On the monitoring front, we have Prometheus Operator, beautiful Grafana dashboards and Loki to aggregate the logs generated by the services.
All of these tools, namely Prometheus, Grafana, and Loki are also running within the Kuberenetes cluster. So it was pretty straightforward to set up and configure these for our services.
Then came the task of monitoring the Cassandra cluster. Since it is running outside of Kubernetes cluster, we have to do the following things.
- Export the metrics from the Cassandra cluster
- Scrape the exported metrics from Cassandra nodes
- Create a dashboard on Grafana with these metrics
Step 1: Export the metrics from the Cassandra cluster
We found this tool cassandra_exporter which is a fork of JMX exporter and is fairly easy to install and configure. Please go through the README of the project. Configure the metrics you want to export and the port on which you have to export those on all the nodes in the cluster.
At the end of a successful configuration, you can get the metrics from your Cassandra node on localhost:listenPort/
or localhost:listenPort/metrics
Step 2: Scrape the exported metrics from Cassandra nodes
Implementing the monitoring for the Cassandra cluster became a little tricky since the Prometheus Operator runs within the Kubernetes cluster and the Kubernetes cluster doesn’t know anything about the Cassandra cluster.
Let me circle back to the above statement after diving into the Prometheus Operator.
Prometheus Operator
Operators were introduced by CoreOS as a class of software that operates other software, putting operational knowledge collected by humans into software. Read more in the original blog post, Introducing Operators. The Prometheus Operator serves to make running Prometheus on top of Kubernetes as easy as possible while preserving Kubernetes-native configuration options.

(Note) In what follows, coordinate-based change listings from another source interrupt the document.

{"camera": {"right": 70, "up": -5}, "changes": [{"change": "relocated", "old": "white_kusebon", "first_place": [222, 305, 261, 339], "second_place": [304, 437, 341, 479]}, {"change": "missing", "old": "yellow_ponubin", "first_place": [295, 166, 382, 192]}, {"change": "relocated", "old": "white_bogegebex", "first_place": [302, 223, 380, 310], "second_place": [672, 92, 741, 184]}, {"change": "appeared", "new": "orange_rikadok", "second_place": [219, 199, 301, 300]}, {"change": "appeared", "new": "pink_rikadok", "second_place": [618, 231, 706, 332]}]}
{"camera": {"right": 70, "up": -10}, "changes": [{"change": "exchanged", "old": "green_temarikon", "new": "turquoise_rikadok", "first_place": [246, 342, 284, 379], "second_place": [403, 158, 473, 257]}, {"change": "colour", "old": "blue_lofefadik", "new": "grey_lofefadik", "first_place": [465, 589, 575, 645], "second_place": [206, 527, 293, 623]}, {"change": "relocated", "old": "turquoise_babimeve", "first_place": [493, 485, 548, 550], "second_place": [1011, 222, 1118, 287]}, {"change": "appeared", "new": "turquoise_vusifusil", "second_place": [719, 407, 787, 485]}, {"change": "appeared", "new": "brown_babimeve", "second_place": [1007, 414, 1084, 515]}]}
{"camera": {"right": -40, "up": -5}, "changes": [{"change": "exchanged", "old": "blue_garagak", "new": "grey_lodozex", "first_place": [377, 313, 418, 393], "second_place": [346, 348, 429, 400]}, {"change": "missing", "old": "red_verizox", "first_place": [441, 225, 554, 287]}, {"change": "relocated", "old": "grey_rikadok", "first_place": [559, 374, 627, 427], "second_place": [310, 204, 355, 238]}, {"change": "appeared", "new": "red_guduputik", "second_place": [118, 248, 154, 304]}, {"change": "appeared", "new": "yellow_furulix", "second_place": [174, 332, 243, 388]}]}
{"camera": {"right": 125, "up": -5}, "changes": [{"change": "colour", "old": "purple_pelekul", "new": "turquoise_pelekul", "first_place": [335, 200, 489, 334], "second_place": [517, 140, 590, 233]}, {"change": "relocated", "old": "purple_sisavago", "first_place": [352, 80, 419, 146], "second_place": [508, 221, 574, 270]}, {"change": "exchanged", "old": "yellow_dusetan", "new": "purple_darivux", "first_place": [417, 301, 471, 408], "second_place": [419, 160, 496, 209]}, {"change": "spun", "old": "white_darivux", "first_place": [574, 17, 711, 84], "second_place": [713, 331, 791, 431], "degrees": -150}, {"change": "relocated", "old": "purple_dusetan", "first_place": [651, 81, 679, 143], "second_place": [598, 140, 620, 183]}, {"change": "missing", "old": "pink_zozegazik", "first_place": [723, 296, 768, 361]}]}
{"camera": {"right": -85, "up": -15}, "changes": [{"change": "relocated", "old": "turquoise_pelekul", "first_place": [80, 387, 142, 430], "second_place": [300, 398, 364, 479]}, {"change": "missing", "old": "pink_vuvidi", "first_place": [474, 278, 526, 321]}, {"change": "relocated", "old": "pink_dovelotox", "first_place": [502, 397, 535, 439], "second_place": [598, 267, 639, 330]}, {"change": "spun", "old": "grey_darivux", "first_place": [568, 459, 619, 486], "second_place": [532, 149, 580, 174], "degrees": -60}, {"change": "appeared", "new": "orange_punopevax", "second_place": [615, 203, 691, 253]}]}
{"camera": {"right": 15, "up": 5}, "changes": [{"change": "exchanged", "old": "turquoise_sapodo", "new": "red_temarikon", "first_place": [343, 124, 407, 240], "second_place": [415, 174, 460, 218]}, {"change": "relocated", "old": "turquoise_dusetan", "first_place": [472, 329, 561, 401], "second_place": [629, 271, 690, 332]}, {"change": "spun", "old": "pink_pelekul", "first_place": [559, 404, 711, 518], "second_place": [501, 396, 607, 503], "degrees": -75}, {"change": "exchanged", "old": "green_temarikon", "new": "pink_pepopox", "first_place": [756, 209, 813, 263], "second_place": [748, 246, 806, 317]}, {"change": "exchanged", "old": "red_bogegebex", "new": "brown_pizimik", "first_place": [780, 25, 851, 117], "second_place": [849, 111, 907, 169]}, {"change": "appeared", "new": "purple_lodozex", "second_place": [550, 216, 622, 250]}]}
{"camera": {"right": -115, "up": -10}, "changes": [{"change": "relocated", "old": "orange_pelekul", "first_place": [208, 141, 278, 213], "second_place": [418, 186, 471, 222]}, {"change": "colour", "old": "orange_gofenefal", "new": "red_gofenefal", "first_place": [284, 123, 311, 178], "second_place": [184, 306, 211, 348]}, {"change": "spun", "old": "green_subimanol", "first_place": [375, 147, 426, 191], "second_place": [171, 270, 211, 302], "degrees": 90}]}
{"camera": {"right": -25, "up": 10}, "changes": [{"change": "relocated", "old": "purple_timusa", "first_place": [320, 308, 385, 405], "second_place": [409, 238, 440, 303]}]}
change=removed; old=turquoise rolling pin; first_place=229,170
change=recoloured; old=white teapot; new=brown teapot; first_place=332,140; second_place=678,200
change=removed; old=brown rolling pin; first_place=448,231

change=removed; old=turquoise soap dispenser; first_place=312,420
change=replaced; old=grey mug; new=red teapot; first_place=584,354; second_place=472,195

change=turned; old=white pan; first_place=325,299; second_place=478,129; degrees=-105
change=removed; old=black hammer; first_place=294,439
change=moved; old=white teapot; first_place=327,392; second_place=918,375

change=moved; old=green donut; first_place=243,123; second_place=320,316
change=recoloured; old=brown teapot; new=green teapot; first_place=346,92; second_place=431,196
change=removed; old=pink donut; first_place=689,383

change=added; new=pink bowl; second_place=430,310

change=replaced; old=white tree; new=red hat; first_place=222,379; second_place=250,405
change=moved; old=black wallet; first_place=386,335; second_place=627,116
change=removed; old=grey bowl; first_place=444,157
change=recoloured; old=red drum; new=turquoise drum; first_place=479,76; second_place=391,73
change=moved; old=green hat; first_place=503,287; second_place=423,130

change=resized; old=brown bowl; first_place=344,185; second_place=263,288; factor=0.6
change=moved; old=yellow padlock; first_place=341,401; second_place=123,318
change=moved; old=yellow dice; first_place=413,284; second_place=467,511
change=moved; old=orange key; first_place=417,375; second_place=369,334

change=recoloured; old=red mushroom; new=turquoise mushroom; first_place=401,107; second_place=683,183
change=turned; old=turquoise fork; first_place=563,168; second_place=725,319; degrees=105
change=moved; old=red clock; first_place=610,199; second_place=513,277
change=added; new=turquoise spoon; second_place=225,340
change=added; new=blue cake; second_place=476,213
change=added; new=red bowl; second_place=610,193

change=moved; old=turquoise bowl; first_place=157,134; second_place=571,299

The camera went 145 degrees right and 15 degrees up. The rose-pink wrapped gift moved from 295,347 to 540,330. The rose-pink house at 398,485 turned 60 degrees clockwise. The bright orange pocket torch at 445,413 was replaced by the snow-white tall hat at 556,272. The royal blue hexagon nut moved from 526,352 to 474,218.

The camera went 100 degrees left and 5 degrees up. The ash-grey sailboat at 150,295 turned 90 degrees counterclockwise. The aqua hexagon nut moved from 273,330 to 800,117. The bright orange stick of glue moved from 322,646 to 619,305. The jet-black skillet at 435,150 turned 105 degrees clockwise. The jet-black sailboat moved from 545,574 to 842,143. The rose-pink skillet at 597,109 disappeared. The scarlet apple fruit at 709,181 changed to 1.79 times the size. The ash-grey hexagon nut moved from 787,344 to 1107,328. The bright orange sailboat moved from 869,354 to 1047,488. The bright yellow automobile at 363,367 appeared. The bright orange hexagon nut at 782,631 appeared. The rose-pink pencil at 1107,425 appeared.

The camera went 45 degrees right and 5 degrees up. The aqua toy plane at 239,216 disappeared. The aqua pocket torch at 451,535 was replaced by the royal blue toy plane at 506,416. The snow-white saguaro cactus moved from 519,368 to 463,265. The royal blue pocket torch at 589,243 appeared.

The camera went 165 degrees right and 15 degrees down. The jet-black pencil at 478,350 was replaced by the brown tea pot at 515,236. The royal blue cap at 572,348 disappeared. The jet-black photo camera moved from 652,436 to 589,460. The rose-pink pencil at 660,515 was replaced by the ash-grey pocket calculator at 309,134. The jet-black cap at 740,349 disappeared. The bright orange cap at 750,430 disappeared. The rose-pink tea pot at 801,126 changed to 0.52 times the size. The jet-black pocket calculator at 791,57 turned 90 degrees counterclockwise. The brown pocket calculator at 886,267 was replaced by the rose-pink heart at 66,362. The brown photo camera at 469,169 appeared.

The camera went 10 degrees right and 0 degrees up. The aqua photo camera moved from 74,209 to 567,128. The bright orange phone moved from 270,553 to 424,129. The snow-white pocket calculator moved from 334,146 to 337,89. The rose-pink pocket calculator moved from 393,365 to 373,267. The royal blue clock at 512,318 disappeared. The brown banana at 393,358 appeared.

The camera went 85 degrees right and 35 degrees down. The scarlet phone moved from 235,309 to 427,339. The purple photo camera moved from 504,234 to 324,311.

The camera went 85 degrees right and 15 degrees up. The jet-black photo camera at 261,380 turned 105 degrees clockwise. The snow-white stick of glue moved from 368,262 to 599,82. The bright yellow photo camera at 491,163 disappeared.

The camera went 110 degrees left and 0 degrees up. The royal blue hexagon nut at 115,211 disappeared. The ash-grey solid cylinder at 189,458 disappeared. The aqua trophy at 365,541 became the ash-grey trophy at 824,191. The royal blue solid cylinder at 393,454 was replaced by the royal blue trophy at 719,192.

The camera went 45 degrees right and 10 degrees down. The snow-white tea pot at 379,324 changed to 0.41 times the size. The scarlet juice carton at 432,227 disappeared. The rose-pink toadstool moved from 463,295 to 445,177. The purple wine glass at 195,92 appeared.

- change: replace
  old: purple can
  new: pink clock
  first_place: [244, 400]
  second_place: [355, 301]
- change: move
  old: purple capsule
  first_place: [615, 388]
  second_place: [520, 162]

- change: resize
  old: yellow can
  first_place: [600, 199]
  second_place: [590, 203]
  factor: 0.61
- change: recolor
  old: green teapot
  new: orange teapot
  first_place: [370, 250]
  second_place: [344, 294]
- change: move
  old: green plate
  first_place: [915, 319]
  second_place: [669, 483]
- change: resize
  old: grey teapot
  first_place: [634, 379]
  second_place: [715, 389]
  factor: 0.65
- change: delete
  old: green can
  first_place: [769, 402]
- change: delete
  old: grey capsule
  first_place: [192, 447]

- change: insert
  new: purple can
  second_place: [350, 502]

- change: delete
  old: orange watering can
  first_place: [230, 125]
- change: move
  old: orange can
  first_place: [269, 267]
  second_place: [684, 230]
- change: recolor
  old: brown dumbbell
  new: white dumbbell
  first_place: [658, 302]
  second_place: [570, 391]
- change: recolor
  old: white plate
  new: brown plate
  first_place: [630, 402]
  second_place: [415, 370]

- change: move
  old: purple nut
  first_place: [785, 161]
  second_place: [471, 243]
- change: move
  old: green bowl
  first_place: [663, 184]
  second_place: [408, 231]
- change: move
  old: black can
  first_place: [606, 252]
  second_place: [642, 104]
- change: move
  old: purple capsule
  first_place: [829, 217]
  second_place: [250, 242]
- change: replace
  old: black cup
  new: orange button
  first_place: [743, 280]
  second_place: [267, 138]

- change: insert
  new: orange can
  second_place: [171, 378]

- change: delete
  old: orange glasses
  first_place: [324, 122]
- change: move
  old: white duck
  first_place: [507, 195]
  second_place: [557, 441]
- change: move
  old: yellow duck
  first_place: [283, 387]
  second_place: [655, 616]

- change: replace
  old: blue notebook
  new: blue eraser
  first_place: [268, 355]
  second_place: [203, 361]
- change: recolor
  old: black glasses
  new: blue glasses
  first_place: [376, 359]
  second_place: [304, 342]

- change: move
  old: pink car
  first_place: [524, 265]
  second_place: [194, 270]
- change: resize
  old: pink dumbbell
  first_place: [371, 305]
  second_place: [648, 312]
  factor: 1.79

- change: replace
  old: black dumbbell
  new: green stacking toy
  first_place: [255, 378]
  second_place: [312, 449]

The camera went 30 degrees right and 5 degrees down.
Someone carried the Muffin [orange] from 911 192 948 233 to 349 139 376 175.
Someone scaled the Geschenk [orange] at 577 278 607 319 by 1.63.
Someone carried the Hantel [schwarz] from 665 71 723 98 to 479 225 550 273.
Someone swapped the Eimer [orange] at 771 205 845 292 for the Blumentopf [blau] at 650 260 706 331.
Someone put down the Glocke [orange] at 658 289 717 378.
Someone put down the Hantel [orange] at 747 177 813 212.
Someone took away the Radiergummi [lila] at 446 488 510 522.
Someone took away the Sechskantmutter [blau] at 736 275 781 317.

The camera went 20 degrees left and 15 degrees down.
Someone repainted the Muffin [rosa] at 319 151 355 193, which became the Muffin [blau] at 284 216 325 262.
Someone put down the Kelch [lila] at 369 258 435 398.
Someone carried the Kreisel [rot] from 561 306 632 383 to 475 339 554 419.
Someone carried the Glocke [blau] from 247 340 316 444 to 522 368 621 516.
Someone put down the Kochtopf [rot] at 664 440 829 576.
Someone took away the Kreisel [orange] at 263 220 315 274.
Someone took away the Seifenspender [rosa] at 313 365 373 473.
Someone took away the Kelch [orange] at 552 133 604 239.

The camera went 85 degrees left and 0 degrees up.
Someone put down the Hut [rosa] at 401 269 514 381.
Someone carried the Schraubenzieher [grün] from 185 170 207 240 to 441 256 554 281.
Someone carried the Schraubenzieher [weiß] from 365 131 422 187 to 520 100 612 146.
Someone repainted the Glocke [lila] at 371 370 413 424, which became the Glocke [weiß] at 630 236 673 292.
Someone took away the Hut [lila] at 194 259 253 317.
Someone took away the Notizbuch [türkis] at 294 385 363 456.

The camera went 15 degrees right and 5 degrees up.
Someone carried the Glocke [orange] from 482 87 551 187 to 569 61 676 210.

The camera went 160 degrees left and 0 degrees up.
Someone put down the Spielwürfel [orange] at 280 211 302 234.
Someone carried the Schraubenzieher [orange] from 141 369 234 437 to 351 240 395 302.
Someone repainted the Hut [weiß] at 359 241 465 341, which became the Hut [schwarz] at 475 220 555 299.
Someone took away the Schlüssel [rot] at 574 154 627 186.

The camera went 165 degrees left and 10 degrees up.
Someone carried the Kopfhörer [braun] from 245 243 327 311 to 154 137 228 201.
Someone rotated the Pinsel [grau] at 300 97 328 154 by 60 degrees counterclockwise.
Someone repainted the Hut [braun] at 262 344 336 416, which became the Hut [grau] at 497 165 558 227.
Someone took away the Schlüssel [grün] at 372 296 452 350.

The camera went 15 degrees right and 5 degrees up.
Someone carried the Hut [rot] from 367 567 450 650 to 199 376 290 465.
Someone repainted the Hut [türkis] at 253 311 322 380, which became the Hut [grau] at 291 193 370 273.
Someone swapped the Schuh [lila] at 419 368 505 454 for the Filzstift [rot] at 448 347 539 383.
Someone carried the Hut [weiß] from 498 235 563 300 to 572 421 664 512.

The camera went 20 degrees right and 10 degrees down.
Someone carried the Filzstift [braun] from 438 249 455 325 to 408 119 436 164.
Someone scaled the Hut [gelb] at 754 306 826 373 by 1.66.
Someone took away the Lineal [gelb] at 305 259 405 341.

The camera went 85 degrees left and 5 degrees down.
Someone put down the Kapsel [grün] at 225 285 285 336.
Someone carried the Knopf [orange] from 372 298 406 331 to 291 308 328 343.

To simplify the process of monitoring services in a Kubernetes cluster, the Prometheus Operator introduces additional resources:
- Prometheus
- ServiceMonitor
- AlertManager
As evident from the architecture diagram, ServiceMonitor helps you to define how to group services for monitoring. Based on the ServiceMonitor definition Prometheus Operator creates the scrape configuration. This makes our job easier.
Problem
This is excellent if the service is running inside the Kubernetes cluster, but the Cassandra cluster is running outside of it. Hence, there are no services or service definitions for the same and we cannot easily monitor them.
Workaround
Let’s first implement a workaround for one node in the Cassandra cluster,
Create a Kubernetes endpoint to the Cassandra node
apiVersion: v1
kind: Endpoints
metadata:
name: cassandra-metrics
labels:
release: prometheus-operator
namespace: monitoring
subsets:
- addresses:
- ip: <ip address of the cassandra node>
ports:
- name: metrics
port: 8080
protocol: TCP
Create a service that listens to this endpoint
apiVersion: v1
kind: Service
metadata:
name: cassandra-metrics
namespace: monitoring
labels:
release: prometheus-operator
k8s-app: cassandra-metrics
spec:
type: ExternalName
externalName: <ip address of the cassandra node>
ports:
- name: metrics
port: 8080
protocol: TCP
targetPort: 8080
Create a ServiceMonitor that will monitor the above service
apiVersion: monitoring.coreos.com/v1
kind: ServiceMonitor
metadata:
name: cassandra-metrics-sm
labels:
release: prometheus-operator
prometheus: kube-prometheus
namespace: monitoring
spec:
selector:
matchLabels:
release: prometheus-operator
k8s-app: cassandra-metrics
namespaceSelector:
matchNames:
- monitoring
endpoints:
- port: metrics
interval: 10s
honorLabels: true
path: /metrics
At this point, you will be able to see the service monitor cassandra-metrics-sm under service discovery and targets in your Prometheus UI. Something like in the image below.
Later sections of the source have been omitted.